Deputy Mayor of New York City for Health and Human Services
- In office October 2020 – December 2021
- Mayor: Bill de Blasio
- Preceded by: Raul Perea-Henze
- Succeeded by: Anne Williams-Isom

Personal details
- Born: New York City, U.S.
- Children: 3
- Education: Eckerd College The New School

= Melanie Hartzog =

American social services administrator and former government official

Melanie Hartzog is an American social services administrator and former government official serving as the president and CEO of the New York Foundling. Her previous roles in New York City government include Deputy Mayor of New York City for Health and Human Services, where she coordinated the city's response to the COVID-19 pandemic, and director of the Mayor's Office of Management and Budget. In the latter role, she was the first woman of color to oversee the largest municipal budget in the United States. On November 5, 2025, mayor-elect Zohran Mamdani named Hartzog a co-chair of his transition team.

== Early life and education ==
Hartzog was born in Brownsville, Brooklyn, and grew up on Long Island. She was raised in a middle-class household, but her family later experienced poverty and housing instability, at one point living in a motel for two years. Hartzog later stated that she did not realize she was homeless at the time. In the sixth grade, she and her family moved in with her grandmother. At school, her basketball coach, Coach Hill, served as a mentor. Her mother's family is from Guyana, and her father moved to Brooklyn from South Carolina. Hartzog has cited her first-hand experience with poverty as a major influence on her decision to pursue a career in human services.

While in college, Hartzog volunteered at a domestic violence shelter, which influenced her to switch her major to social work. She earned a bachelor's degree in human development from Eckerd College. She later received a M.S. in urban policy analysis and management from The New School's Milano School of Policy, Management, and Environment.

After graduating from college, Hartzog intended to work in California but returned to New York to support her family after her 16-year-old brother was arrested. Her brother was subsequently charged as an adult and incarcerated for nearly a decade, an experience Hartzog described as a "wake-up call" about injustice.

== Career ==
In 1998, Hartzog began her career as a social policy and budget analyst in the office of Bronx Borough president Fernando Ferrer, where she worked for over two years. During this time, she met Vincent Fontana of New York Foundling.

Hartzog later served as director of policy and advocacy for the Human Services Council of New York City, Inc. Her early career also included roles as family services coordinator for a deputy mayor for health and human services, deputy commissioner of the New York City Administration for Children's Services (ACS), and leader of a social services unit within the Mayor's Office of Management and Budget.

Beginning in 2013, Hartzog served for three years as the executive director of the New York chapter of the Children's Defense Fund. While there, she helped launch the "Raise the Age" campaign, which successfully advocated for state legislation to raise the age of criminal responsibility in New York to 18.

=== De Blasio administration ===
Following her work at the Children's Defense Fund, mayor Bill de Blasio appointed Hartzog as director of the New York City Mayor's Office of Management and Budget. She was the first woman of color to hold this position, overseeing the largest municipal budget in the nation. In this role, she testified at a 2018 city budget hearing and later contended with a $9 billion budget deficit caused by the COVID-19 pandemic.

In October 2020, de Blasio appointed Hartzog as Deputy Mayor of New York City for Health and Human Services, a move seen as a return to her "child welfare roots." She was the third person appointed to the position in two years. As deputy mayor, she oversaw approximately 11 agencies and was responsible for coordinating the city's public health response to the COVID-19 pandemic. Her duties included coordinating the city's vaccine mandate and ensuring the continuation of social services for vulnerable populations, including foster youth and the homeless.

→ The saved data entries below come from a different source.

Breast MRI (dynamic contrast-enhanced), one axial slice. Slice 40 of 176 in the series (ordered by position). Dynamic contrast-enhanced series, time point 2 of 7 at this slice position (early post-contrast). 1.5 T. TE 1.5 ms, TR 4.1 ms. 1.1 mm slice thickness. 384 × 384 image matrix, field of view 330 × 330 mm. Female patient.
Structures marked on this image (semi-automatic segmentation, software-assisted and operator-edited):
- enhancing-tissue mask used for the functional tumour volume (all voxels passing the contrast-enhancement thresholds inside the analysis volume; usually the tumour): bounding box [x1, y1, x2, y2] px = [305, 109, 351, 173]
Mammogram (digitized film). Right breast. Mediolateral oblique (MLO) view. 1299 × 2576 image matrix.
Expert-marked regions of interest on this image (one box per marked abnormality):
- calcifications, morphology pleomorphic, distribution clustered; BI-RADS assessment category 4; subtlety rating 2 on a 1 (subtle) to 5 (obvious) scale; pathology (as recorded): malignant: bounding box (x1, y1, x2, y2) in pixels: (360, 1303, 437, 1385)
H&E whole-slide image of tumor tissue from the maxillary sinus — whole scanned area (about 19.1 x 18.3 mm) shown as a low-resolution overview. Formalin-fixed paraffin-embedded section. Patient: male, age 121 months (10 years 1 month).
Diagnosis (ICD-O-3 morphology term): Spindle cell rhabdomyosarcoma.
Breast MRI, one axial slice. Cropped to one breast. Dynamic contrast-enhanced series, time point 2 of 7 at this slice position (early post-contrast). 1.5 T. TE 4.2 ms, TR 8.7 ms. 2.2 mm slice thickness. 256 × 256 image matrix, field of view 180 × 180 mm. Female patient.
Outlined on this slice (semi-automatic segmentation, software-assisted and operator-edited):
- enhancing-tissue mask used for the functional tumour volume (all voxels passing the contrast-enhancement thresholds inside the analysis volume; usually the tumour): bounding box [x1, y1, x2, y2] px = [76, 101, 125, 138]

Hartzog stated she worked seven days a week during the height of the pandemic and, after more than a year, felt "burnt out" and "tired" from the "break-neck pace."

=== New York Foundling ===
In September 2021, Hartzog was announced the next president and chief executive officer of New York Foundling, succeeding the retiring Bill Baccaglini. She began the new job in 2022 after a two-week break from her government role. Hartzog initially took the title of president in January 2022 while Baccaglini remained as CEO during a transition period before moving into a senior advisor role.

The New York Foundling is a 154-year-old organization that runs over 40 programs for 30,000 people annually across New York City, its surrounding counties, and Puerto Rico.

=== Mayoral transition team ===
On November 5, 2025, New York City mayor-elect Zohran Mamdani named Hartzog as one of four co-chairs for his transition team.

== Personal life ==
Hartzog lives in Bushwick, Brooklyn, with her three children. She is divorced.